After some time and more DDoS attacks, IBM made the decision to restart the two routers to remediate the issue. Unfortunately, the router connected to the Telstra link didn't restart properly due to a configuration error. The decision was made to take the website down after IBM misinterpreted data that was being sent out from its load monitoring system as a possible security breach.
The reason why IBM used two uplink providers was to provide redundancy if one connection was affected. IBM had to deal with the unfortunate scenario where both services were affected.
When questioned about whether IBM would have done anything differently if it could do it all over again, Shallcross admitted the company didn't test the routers adequately. IBM had only completed simulations of failure scenarios. In hindsight, Shallcross said the company should have done a 'hard' test, which essentially means pulling the plug on the router and then powering it up again.

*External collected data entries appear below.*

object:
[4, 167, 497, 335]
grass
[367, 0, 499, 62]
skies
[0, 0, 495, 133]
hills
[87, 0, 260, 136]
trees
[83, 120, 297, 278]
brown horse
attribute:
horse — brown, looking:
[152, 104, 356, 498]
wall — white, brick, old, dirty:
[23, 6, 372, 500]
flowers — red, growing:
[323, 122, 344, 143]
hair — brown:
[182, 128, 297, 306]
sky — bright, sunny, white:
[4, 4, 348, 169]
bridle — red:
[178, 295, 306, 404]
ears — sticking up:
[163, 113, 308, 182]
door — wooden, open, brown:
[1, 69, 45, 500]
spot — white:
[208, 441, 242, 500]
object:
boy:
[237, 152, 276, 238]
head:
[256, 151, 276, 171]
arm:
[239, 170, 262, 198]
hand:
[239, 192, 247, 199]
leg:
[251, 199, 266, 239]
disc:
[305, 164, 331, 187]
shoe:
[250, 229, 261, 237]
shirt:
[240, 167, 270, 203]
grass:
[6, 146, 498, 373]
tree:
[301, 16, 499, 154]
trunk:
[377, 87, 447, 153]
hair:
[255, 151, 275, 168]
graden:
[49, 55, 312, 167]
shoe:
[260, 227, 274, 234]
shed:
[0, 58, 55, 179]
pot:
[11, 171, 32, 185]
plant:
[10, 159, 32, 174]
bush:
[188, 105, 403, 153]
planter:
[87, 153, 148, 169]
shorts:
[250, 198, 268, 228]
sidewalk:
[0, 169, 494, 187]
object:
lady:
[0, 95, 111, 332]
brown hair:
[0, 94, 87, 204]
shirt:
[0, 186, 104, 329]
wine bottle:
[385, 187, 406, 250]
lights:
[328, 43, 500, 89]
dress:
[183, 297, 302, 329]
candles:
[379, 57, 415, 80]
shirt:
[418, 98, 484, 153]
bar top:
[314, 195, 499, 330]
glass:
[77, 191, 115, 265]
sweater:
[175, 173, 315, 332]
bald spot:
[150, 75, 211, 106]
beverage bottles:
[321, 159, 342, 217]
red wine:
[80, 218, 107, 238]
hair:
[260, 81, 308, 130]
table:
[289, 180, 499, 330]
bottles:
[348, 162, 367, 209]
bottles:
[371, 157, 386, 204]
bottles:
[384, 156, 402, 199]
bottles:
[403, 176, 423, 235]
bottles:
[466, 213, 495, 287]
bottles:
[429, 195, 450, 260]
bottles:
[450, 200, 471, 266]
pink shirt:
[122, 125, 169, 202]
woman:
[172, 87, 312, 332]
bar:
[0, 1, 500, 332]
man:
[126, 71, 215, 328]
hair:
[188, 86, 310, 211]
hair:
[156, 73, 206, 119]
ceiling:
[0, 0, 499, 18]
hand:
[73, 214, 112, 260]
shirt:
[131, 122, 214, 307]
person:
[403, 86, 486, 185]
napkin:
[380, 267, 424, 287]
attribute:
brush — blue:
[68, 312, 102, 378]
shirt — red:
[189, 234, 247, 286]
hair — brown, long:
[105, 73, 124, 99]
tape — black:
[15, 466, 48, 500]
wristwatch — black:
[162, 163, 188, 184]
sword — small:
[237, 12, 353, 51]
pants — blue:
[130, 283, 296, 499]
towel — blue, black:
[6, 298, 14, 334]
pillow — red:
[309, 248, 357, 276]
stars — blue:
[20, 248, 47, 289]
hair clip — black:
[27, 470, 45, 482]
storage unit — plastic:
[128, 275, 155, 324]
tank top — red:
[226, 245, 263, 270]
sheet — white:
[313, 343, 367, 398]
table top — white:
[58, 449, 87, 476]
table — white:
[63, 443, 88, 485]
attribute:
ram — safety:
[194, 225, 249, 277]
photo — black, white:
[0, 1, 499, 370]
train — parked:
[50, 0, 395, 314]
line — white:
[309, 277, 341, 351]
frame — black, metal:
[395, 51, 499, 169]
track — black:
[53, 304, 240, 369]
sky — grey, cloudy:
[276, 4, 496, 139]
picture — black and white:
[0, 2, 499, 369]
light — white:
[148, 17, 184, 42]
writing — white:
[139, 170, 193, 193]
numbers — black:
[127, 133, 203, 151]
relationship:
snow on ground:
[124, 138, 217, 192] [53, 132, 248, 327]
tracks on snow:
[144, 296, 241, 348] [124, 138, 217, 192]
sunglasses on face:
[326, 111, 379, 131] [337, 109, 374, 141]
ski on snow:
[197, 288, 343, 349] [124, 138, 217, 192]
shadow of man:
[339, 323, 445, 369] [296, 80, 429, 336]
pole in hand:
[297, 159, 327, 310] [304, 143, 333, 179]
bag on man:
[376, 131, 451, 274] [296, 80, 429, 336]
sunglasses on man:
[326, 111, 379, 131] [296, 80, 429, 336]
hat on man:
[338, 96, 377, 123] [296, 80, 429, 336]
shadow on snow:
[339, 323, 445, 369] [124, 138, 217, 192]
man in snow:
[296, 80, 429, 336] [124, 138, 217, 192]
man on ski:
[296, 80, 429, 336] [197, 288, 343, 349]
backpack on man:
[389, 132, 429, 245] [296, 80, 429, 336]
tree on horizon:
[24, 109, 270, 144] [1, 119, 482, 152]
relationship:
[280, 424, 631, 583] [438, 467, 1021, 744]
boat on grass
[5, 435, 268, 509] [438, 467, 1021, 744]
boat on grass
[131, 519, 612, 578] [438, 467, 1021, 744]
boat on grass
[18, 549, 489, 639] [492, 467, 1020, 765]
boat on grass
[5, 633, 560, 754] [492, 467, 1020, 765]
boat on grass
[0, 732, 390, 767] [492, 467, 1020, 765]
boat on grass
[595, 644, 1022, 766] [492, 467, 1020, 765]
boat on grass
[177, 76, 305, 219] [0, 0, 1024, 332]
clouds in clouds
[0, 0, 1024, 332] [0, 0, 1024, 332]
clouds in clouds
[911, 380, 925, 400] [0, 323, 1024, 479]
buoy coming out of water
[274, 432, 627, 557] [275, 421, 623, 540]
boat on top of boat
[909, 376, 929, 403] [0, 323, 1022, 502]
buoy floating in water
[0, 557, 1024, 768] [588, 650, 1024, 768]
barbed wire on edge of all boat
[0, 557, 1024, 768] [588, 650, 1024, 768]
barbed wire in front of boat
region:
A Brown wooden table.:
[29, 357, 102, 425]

Speaking at today's Senate Committee hearing, McGibbon was called to provide an assessment of the #CensusFail incident. While there have been speculations as to whether the DDoS attacks actually happened, he assured the Committee members that those attacks did occur but they were rather small in scale.
According to information provided by Nextgen and IBM, the DDoS traffic was coming in at a rate of around 3Gbps. It's not uncommon to see DDoS attacks that hit 100Gbps.
The system managing Census online was degraded by the DDoS attacks but they didn't completely knock the website out; it was the ABS and IBM's decision to pull the plug.
"It shouldn't have caused the damaged that it did," McGibbon said. It was clear the problem was exacerbated by insufficient communication between IBM and Nextgen, he said.
While IBM maintained that geoblocking was an effective solution to ward off DDoS attacks for Census Online, McGibbon made it clear that better alternatives were available.
"Had it worked properly, it may have protected the site but there are other DDoS mitigation you can acquire from ISPs and it's my understandings the services were not acquired," he said.
IBM provided its reasoning for refusing DDoS mitigation offered by Nextgen earlier in the day. IBM is currently in discussion with the government over possible compensation that it will pay for #CensusFail.